(Recorded data)
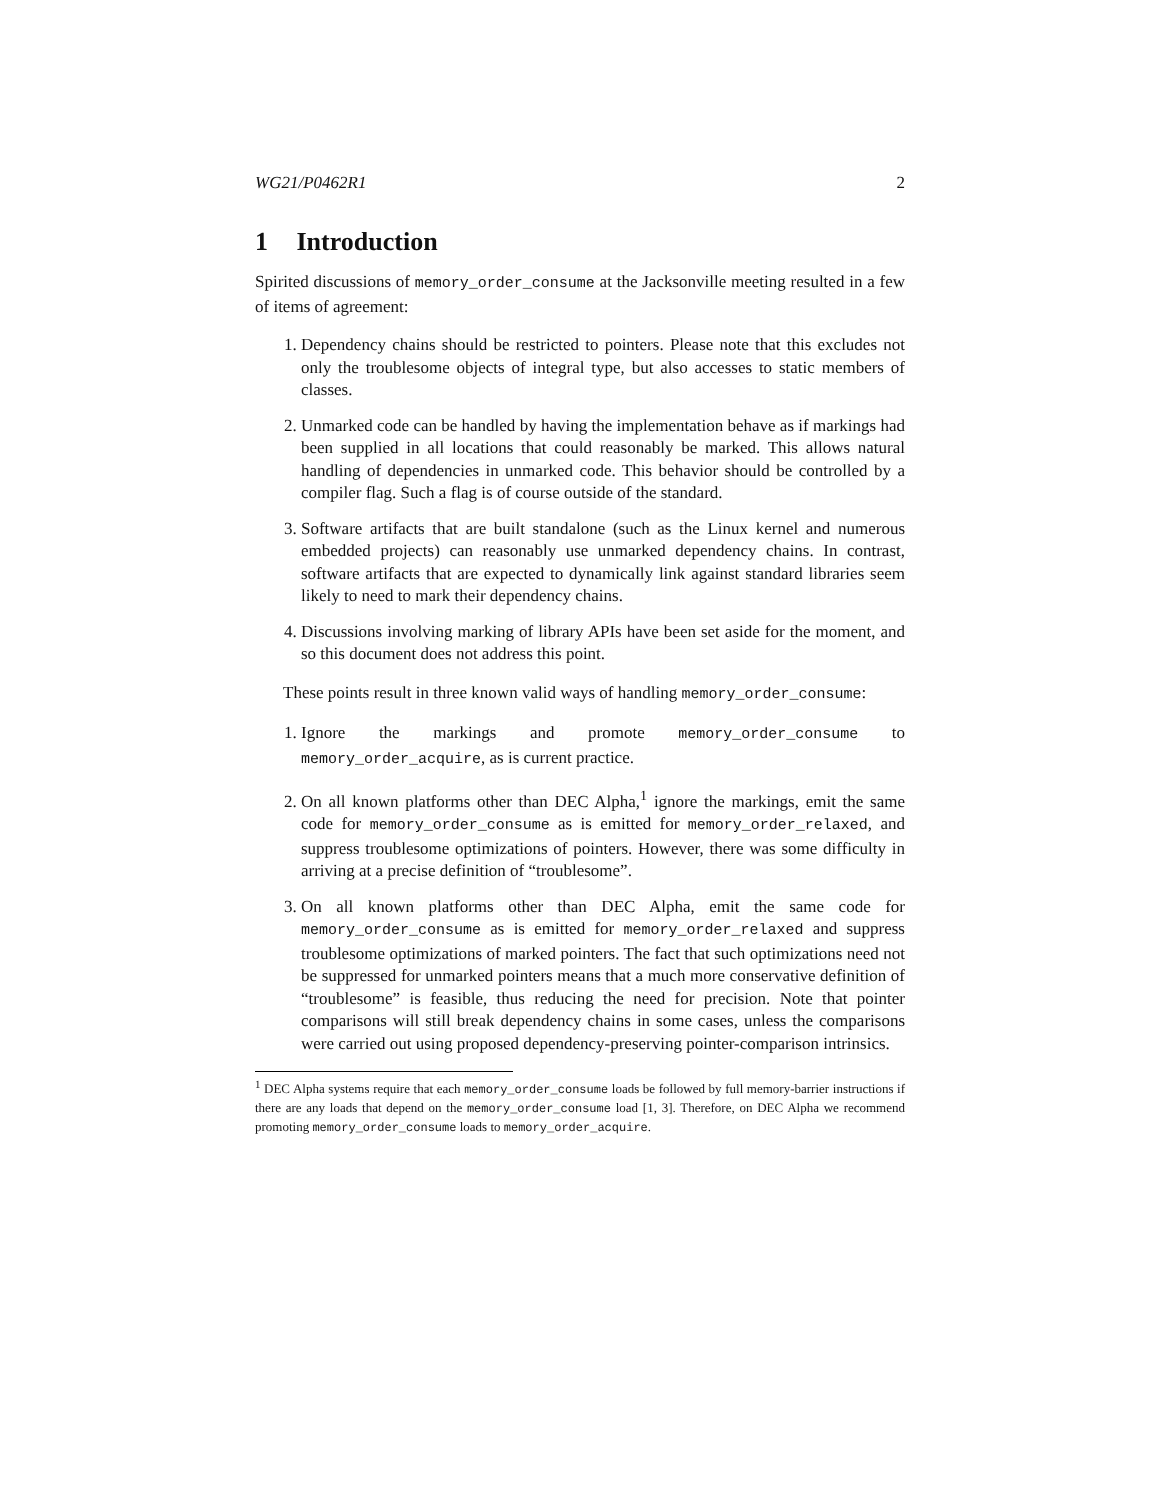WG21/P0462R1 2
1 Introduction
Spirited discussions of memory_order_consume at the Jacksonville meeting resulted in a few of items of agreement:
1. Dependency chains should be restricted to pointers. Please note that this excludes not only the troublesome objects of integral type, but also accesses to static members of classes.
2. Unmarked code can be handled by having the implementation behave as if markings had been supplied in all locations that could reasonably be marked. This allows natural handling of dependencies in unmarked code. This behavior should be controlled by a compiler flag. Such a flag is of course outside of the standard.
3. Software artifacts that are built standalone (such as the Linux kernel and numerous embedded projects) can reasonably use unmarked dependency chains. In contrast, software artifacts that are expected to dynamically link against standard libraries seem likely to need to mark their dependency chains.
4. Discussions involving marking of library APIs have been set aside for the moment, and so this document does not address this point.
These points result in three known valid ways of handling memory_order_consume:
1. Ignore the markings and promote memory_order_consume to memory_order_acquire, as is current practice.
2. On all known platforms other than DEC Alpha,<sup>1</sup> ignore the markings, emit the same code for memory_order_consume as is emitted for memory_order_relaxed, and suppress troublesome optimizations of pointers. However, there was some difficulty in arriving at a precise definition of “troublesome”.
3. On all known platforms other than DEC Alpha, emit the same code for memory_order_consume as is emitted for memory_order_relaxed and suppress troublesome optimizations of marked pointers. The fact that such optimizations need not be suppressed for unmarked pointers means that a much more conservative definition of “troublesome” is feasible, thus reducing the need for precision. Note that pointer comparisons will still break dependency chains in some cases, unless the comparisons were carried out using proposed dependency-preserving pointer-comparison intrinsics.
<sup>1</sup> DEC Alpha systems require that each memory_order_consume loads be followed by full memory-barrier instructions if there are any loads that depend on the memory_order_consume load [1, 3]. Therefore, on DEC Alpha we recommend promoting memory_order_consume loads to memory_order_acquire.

---

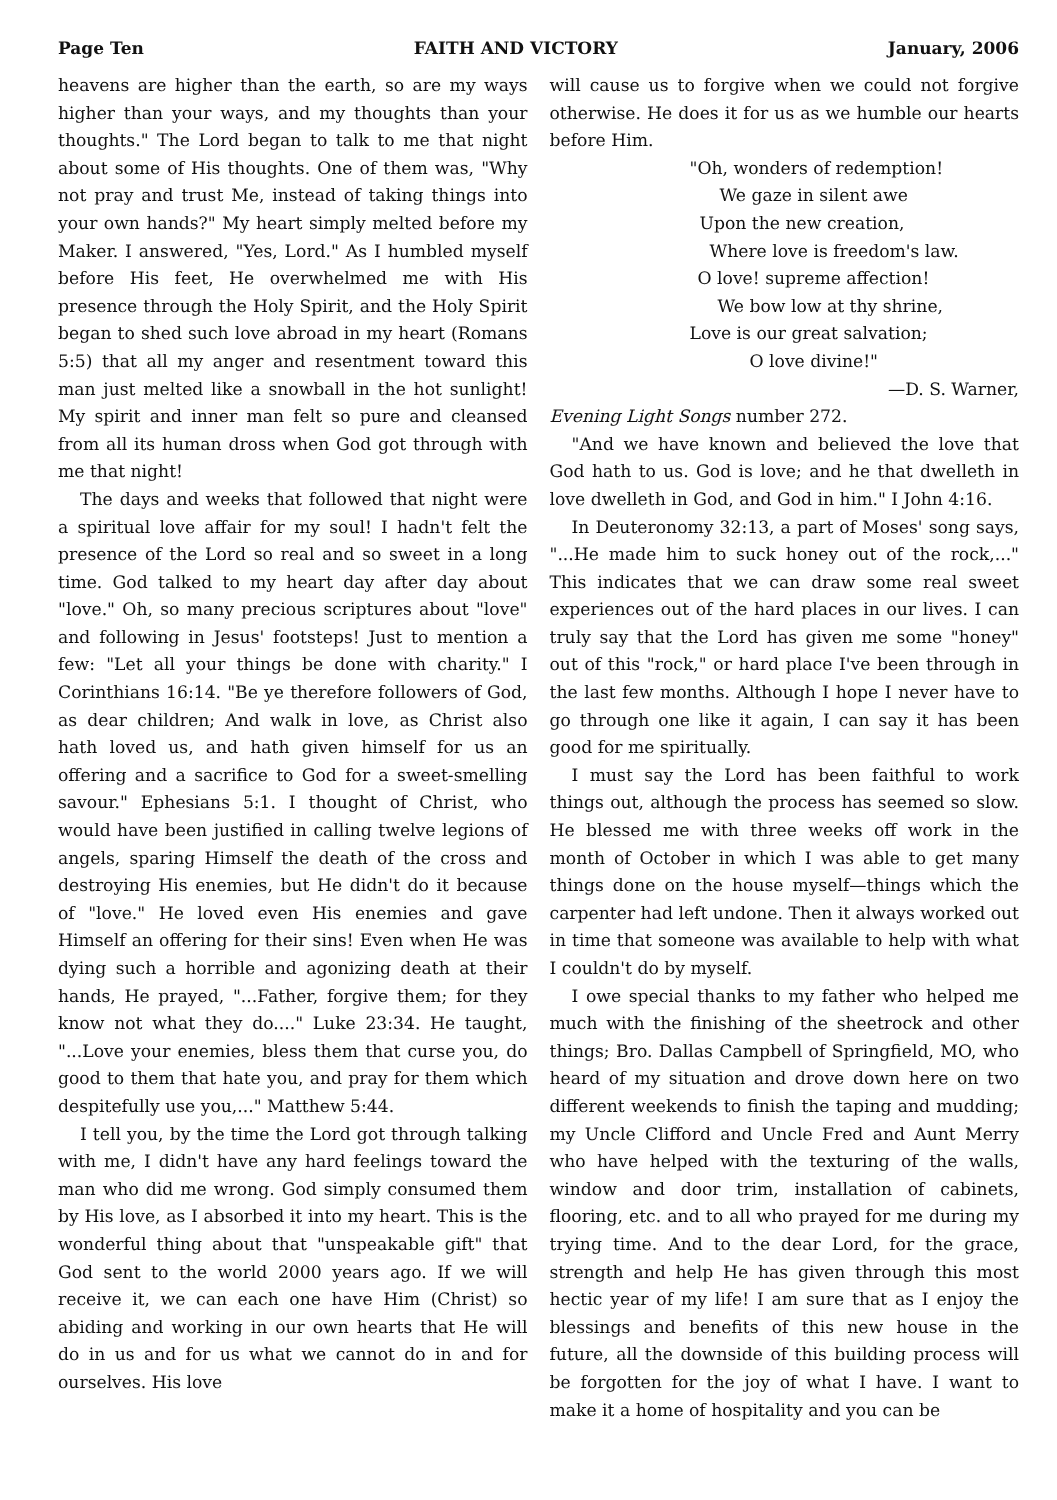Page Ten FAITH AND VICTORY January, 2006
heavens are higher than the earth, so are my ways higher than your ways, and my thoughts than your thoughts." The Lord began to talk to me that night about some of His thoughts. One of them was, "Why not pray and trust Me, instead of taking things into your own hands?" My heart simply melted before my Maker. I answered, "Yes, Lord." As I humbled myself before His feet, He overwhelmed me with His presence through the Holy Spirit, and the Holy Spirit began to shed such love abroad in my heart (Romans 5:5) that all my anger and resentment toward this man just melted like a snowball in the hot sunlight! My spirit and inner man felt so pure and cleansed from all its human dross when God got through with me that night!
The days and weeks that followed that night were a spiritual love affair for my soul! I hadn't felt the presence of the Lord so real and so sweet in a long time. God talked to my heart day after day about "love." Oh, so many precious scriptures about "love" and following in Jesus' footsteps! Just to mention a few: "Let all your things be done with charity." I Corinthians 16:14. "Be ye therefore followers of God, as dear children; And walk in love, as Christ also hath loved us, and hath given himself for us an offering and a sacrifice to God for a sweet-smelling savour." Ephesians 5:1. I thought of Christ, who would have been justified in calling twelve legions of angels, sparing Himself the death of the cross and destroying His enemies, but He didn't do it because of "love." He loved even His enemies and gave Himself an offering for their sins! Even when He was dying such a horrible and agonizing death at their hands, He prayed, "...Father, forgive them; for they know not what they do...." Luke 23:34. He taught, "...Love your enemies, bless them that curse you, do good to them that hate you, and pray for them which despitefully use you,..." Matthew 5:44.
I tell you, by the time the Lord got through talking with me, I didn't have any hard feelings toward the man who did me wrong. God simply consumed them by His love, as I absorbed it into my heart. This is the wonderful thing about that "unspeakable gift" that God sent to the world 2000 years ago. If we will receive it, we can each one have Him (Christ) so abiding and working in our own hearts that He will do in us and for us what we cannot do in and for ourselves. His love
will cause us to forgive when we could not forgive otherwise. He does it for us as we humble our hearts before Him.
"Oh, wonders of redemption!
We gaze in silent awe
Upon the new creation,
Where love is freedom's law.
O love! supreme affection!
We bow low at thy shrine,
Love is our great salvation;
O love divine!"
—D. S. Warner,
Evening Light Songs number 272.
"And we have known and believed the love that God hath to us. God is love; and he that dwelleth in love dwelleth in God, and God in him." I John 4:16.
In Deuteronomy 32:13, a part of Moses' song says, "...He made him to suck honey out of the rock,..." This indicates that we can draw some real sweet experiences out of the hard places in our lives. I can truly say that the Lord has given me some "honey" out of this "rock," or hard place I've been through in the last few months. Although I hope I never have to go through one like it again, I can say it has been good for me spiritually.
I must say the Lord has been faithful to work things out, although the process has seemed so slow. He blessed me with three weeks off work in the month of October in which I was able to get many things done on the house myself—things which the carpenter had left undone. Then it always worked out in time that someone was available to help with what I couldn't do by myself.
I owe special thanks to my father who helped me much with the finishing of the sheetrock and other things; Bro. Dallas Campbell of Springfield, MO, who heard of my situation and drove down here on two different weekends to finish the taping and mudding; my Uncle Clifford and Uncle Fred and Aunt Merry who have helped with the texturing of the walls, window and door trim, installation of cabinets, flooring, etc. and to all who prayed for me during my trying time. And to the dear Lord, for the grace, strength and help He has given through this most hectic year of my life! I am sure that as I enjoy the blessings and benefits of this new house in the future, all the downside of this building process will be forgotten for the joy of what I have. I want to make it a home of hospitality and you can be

--

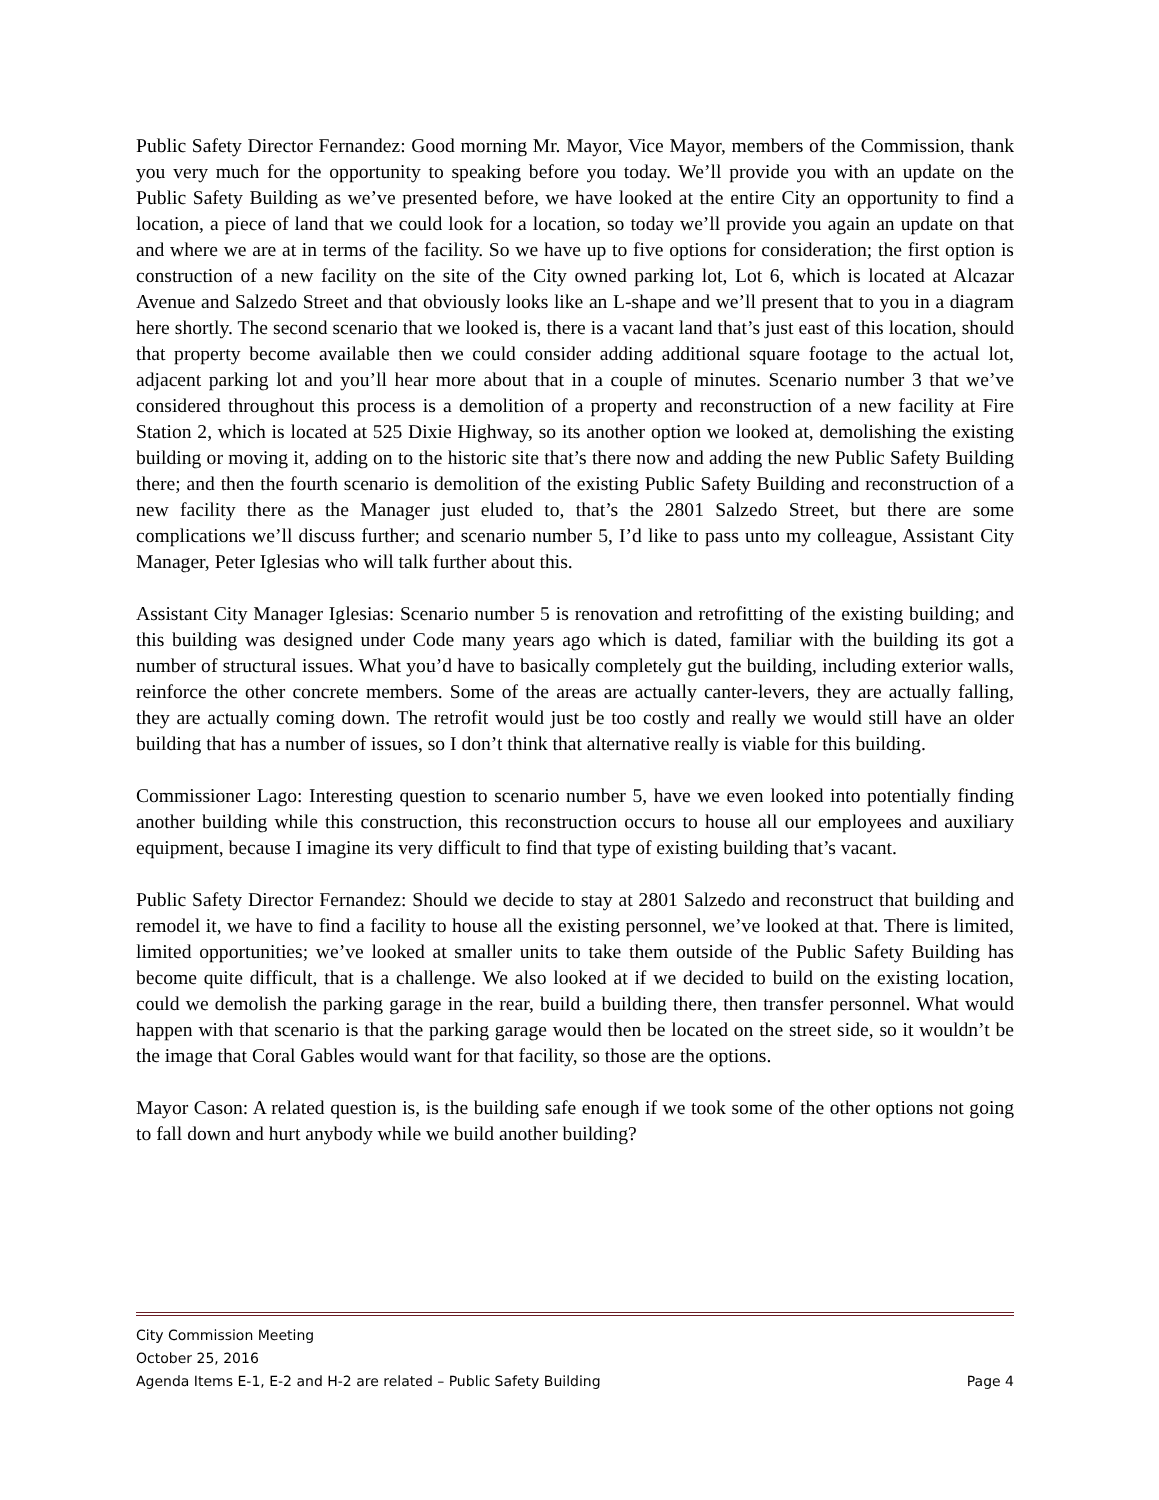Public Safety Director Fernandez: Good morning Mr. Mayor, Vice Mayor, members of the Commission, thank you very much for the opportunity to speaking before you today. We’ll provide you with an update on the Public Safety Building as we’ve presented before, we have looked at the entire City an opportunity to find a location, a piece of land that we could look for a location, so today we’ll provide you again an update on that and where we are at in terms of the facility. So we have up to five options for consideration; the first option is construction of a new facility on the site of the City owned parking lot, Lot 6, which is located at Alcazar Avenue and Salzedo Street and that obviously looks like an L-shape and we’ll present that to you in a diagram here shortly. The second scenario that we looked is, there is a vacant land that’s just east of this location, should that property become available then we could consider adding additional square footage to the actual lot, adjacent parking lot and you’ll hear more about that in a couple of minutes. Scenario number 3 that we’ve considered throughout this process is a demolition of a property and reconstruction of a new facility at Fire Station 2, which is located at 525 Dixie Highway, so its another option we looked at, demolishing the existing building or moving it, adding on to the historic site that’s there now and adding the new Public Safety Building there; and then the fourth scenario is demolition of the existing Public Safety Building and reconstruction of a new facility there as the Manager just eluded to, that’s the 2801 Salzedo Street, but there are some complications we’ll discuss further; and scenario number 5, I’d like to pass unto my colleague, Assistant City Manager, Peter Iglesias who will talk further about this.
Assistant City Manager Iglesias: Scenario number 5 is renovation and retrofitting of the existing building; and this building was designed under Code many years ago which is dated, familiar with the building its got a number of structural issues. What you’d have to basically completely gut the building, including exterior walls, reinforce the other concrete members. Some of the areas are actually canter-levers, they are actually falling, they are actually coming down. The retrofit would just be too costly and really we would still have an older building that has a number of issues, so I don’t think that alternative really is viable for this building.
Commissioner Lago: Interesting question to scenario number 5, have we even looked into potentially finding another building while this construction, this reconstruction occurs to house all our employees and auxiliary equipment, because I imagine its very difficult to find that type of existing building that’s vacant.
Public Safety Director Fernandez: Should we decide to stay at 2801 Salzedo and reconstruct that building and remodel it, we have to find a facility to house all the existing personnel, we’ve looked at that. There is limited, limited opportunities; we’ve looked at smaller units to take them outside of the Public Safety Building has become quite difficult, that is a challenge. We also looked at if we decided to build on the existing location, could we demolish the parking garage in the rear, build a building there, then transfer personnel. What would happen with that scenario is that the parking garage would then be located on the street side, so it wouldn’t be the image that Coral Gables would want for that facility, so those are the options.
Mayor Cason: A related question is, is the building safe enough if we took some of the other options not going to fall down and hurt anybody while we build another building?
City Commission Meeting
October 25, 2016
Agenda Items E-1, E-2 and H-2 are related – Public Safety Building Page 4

**Try it:** Skip every picture, and restate word for word only the lines above from the line containing "WG21/P0462R1 2" to the line containing "1. Dependency chains", both of them included.

**Task answer:**
WG21/P0462R1 2
1 Introduction
Spirited discussions of memory_order_consume at the Jacksonville meeting resulted in a few of items of agreement:
1. Dependency chains should be restricted to pointers. Please note that this excludes not only the troublesome objects of integral type, but also accesses to static members of classes.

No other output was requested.